Dataset items
================
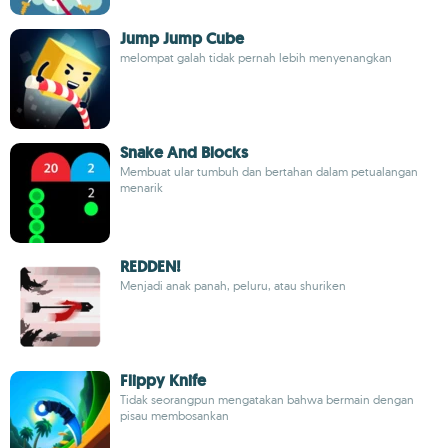
Jump Jump Cube
melompat galah tidak pernah lebih menyenangkan
Snake And Blocks
Membuat ular tumbuh dan bertahan dalam petualangan
menarik
REDDEN!
Menjadi anak panah, peluru, atau shuriken
Flippy Knife
Tidak seorangpun mengatakan bahwa bermain dengan
pisau membosankan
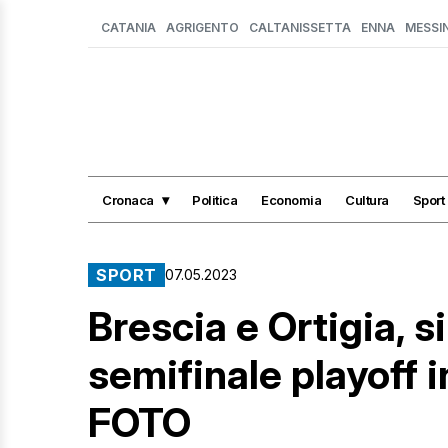
CATANIA
AGRIGENTO
CALTANISSETTA
ENNA
MESSI
Cronaca
Politica
Economia
Cultura
Sport
SPORT
07.05.2023
Brescia e Ortigia, s
semifinale playoff i
FOTO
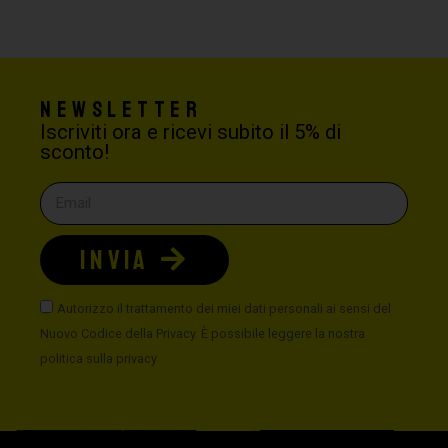
Newsletter
Iscriviti ora e ricevi subito il 5% di
sconto!
INVIA
Autorizzo il trattamento dei miei dati personali ai sensi del
Nuovo Codice della Privacy. È possibile leggere la nostra
politica sulla privacy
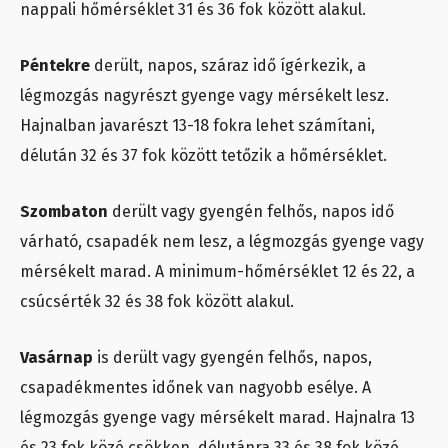
nappali hőmérséklet 31 és 36 fok között alakul.
Péntekre
derült, napos, száraz idő ígérkezik, a
légmozgás nagyrészt gyenge vagy mérsékelt lesz.
Hajnalban javarészt 13-18 fokra lehet számítani,
délután 32 és 37 fok között tetőzik a hőmérséklet.
Szombaton
derült vagy gyengén felhős, napos idő
várható, csapadék nem lesz, a légmozgás gyenge vagy
mérsékelt marad. A minimum-hőmérséklet 12 és 22, a
csúcsérték 32 és 38 fok között alakul.
Vasárnap
is derült vagy gyengén felhős, napos,
csapadékmentes időnek van nagyobb esélye. A
légmozgás gyenge vagy mérsékelt marad. Hajnalra 13
és 23 fok közé csökken, délutánra 33 és 38 fok közé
================
Retype every entry verbatim and exclude the pictures from the copy.

> [ANSWER BELOW]:
Jump Jump Cube
melompat galah tidak pernah lebih menyenangkan
Snake And Blocks
Membuat ular tumbuh dan bertahan dalam petualangan
menarik
REDDEN!
Menjadi anak panah, peluru, atau shuriken
Flippy Knife
Tidak seorangpun mengatakan bahwa bermain dengan
pisau membosankan
CATANIA
AGRIGENTO
CALTANISSETTA
ENNA
MESSI
Cronaca
Politica
Economia
Cultura
Sport
SPORT
07.05.2023
Brescia e Ortigia, s
semifinale playoff i
FOTO
Newsletter
Iscriviti ora e ricevi subito il 5% di
sconto!
INVIA
Autorizzo il trattamento dei miei dati personali ai sensi del
Nuovo Codice della Privacy. È possibile leggere la nostra
politica sulla privacy
nappali hőmérséklet 31 és 36 fok között alakul.
Péntekre
derült, napos, száraz idő ígérkezik, a
légmozgás nagyrészt gyenge vagy mérsékelt lesz.
Hajnalban javarészt 13-18 fokra lehet számítani,
délután 32 és 37 fok között tetőzik a hőmérséklet.
Szombaton
derült vagy gyengén felhős, napos idő
várható, csapadék nem lesz, a légmozgás gyenge vagy
mérsékelt marad. A minimum-hőmérséklet 12 és 22, a
csúcsérték 32 és 38 fok között alakul.
Vasárnap
is derült vagy gyengén felhős, napos,
csapadékmentes időnek van nagyobb esélye. A
légmozgás gyenge vagy mérsékelt marad. Hajnalra 13
és 23 fok közé csökken, délutánra 33 és 38 fok közé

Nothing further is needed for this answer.